Заполнять визы нужно было тоже на печатной машинке. Ошибки, исправления и подтирки в принципе не допускались. За испорченные бланки ругали.
Если что-то случалось – авария, кража, конфликт, – звали консульского сотрудника. Рождение и смерть тоже оформляет консул. Либревиль – еще и морской порт. Значит, консульское обслуживание заходящих судов тоже было на мне. С судами случалось всякое – о них будет отдельный рассказ.
И были еще совгражданки.
Мои совгражданки
В Алжире совгражданок, наверное, было несколько тысяч. Алжирцы тысячами приезжали учиться в советских вузах, и многие уезжали домой с советскими женами. Со всеми вытекающими последствиями для консульского отдела посольства.
На мое счастье, в Габоне за все время моей командировки было только две совгражданки. Одна была замужем за итальянцем, работавшем в Габоне временно по контракту. Милая молодая пара, души друг в друге не чаяли, и никаких проблем с ними не было. Я только удивлялся, что ни она итальянского, ни он русского не знали, и общались между собой на языке-посреднике, то есть на французском. Это им, слава Богу, не мешало. Женаты они были не очень давно, и возможно, с течением времени жена выучила итальянский. Почему-то обычно жены больше склонны учить язык мужа, чем мужья – язык жены.
Вторая совгражданка была замужем за габонцем. Каким-то ветром его занесло учиться в Советский Союз, где ему повезло сочетаться с этой Людмилой законным браком. Она родила мужу троих детей, а к моменту нашего с ней знакомства уже достигла бальзаковского возраста. Внешностью эта дама напоминала скифскую бабу, из тех, которые стоят на курганах, с характерными плоскими лицами. В Союзе она была продавщицей молочного магазина. Габонец, видимо, предпочитал водке молоко – так они и познакомились.

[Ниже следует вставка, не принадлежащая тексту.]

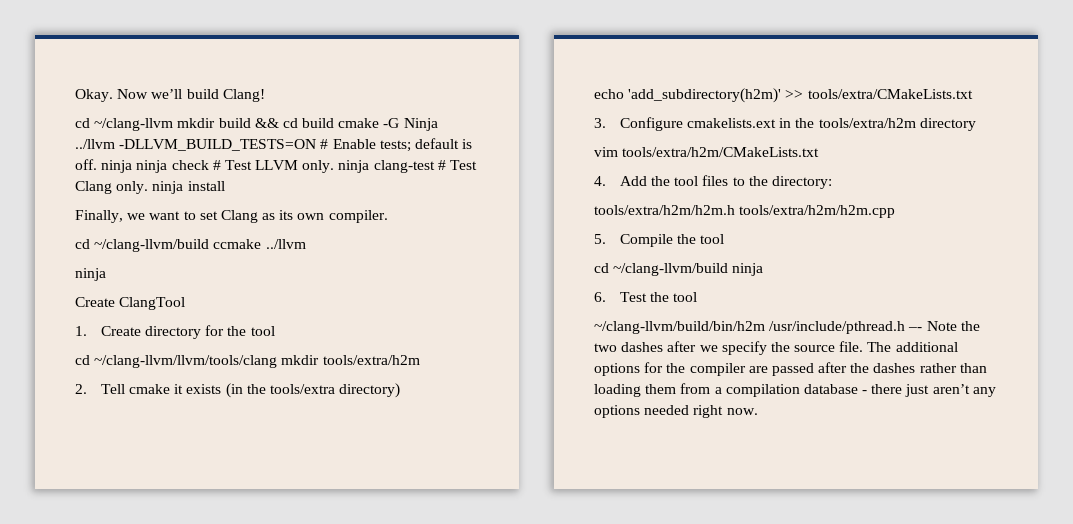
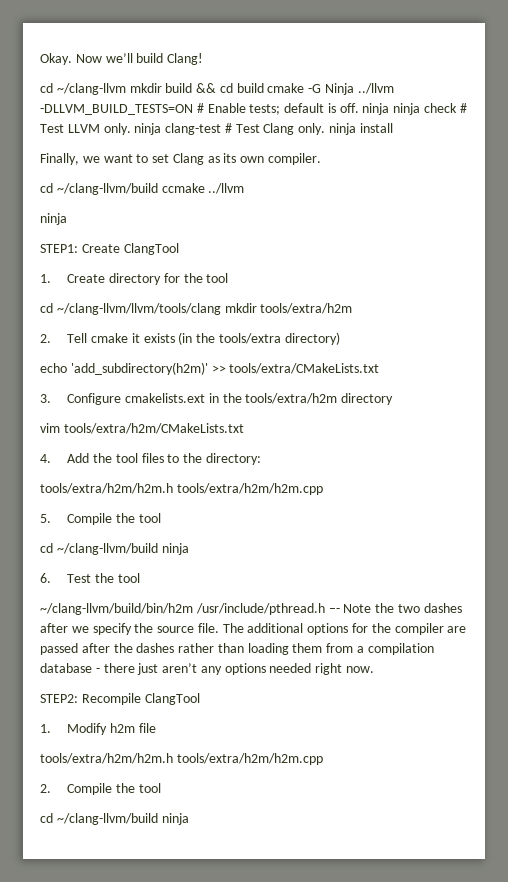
(106, 274) none -> [40,244,78,253] STEP1:
(758, 411) none -> [40,693,200,705] [40,723,156,735] [40,753,323,765] [40,783,161,795] [40,813,189,825] // STEP2: Recompile ClangTool // 1. Modify h2m file // tools/extra/h2m/h2m.h tools/extra/h2m/h2m.cpp // 2. Compile the tool // cd ~/clang-llvm/build ninja

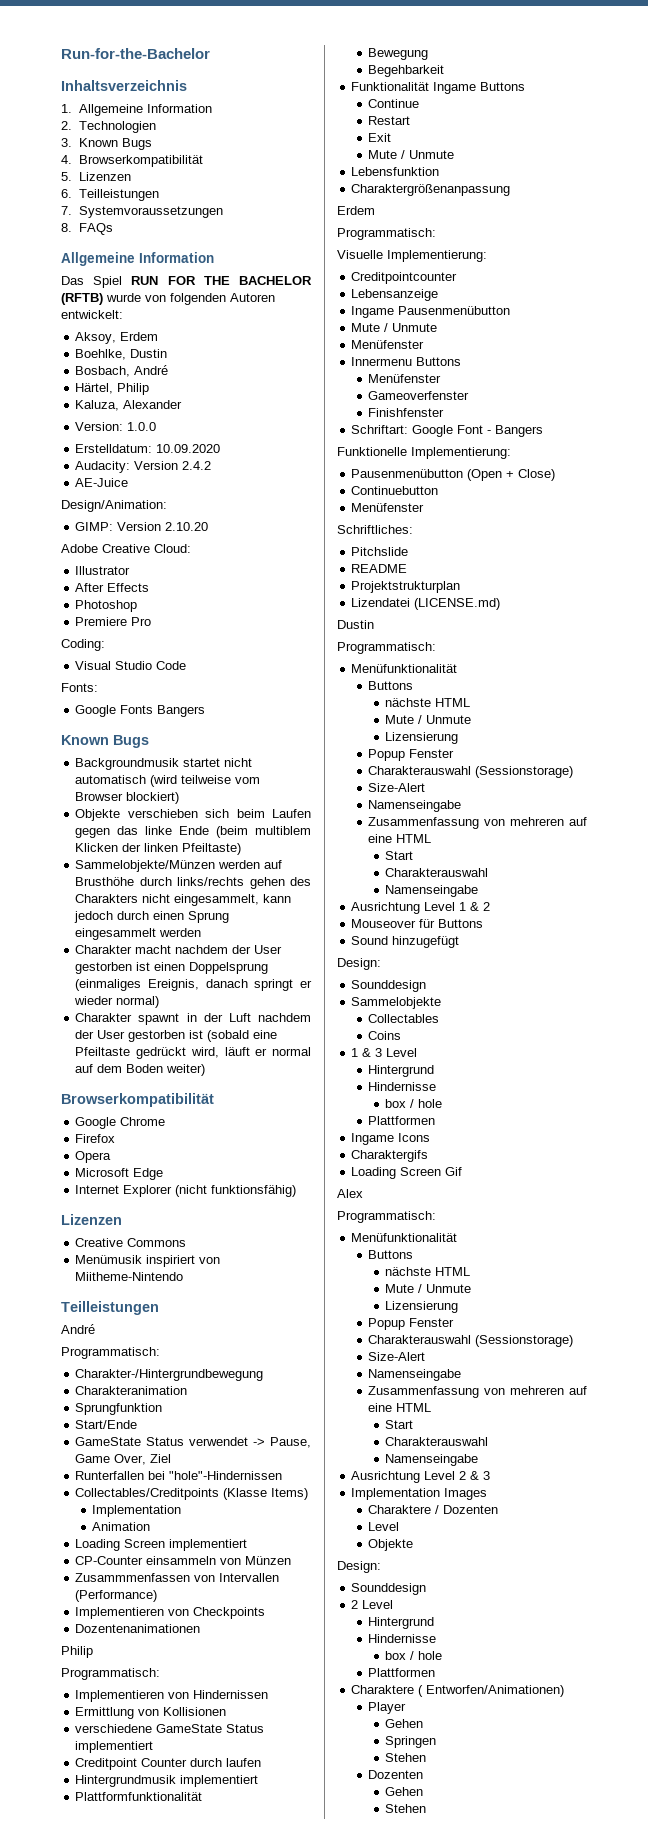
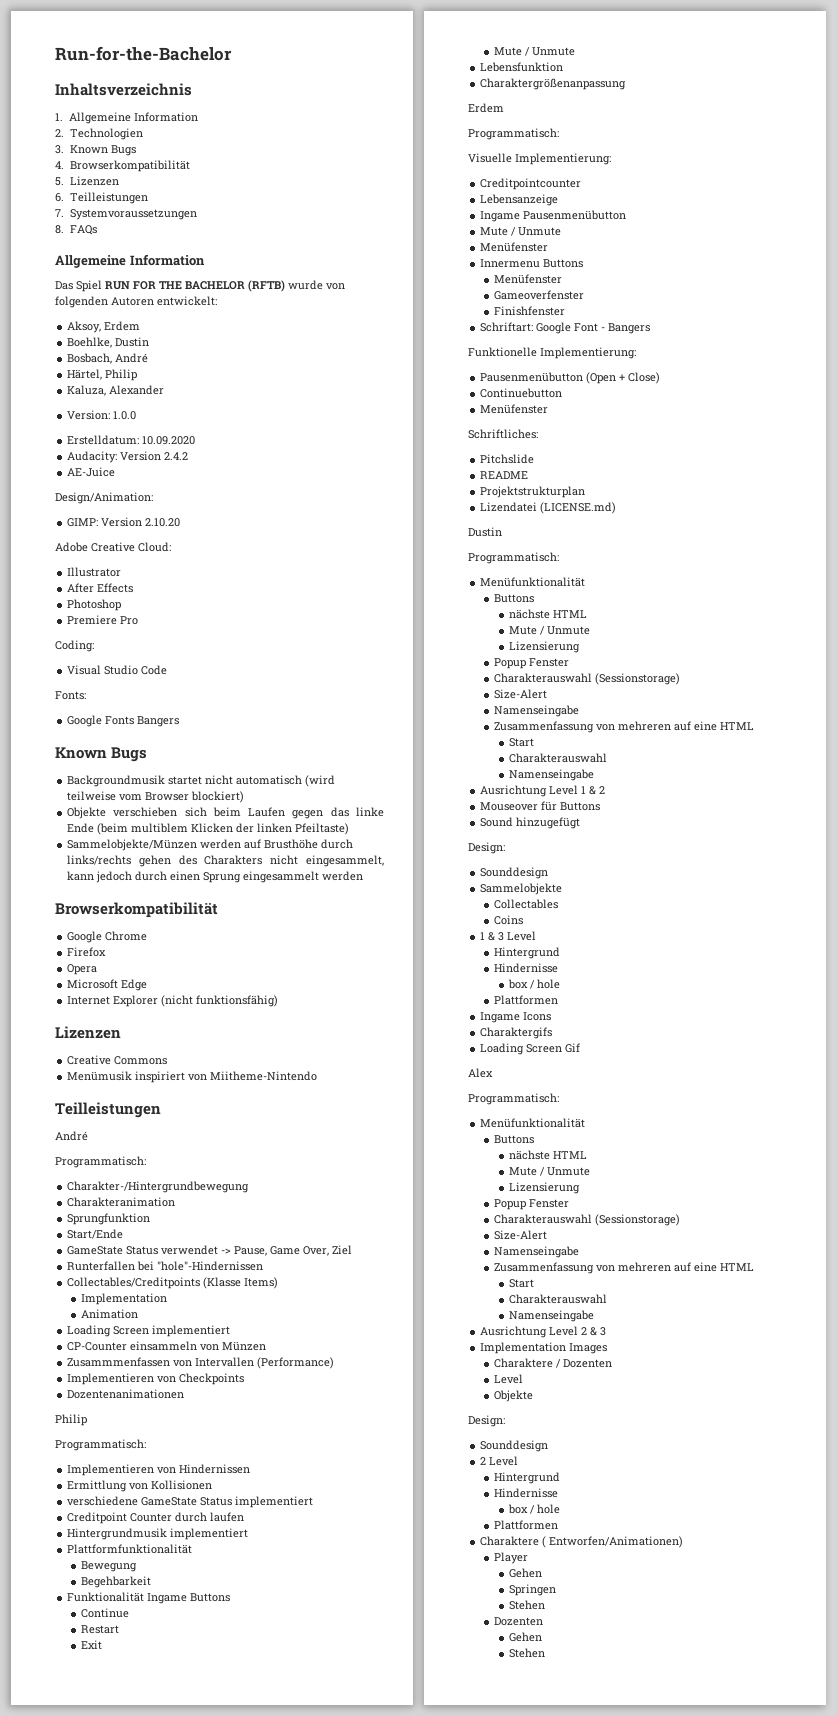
[75,945,283,954] [75,962,269,974] [75,979,312,991] [74,996,160,1008] [75,1013,311,1025] [75,1030,278,1042] [75,1047,311,1059] [75,1064,206,1076] // Charakter macht nachdem der User gestorben ist einen Doppelsprung (einmaliges Ereignis, danach springt er wieder normal) // Charakter spawnt in der Luft nachdem der User gestorben ist (sobald eine Pfeiltaste gedrückt wird, läuft er normal auf dem Boden weiter) -> (364, 876) none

Вернувшись в Габон, ее муж благодаря полученному в Союзе образованию довольно быстро стал продвигаться по карьерной лестнице. Ко времени открытия посольства он уже занимал высокий пост. Соответственно, материальное положение его было прочным, жена ни в чем не нуждалась, дети росли в благополучной семье. Единственно, сыну по настоянию мужа – а ведь вроде знал русский – дали дикое имя Растригин Павлов. Причем объяснить, почему он выбрал такое имя, муж так и не сумел. Людмила время от времени заглядывала ко мне. То паспорт продлить, то какие-то документы для детей оформить. А то и просто по-русски поговорить.
Язык она не забыла. Не часто, но ездила на Родину, гражданство у нее было двойное. Габонские власти по поводу двойного гражданства не беспокоились. Очень многие колоны имели французское и габонское гражданство, и всех это устраивало.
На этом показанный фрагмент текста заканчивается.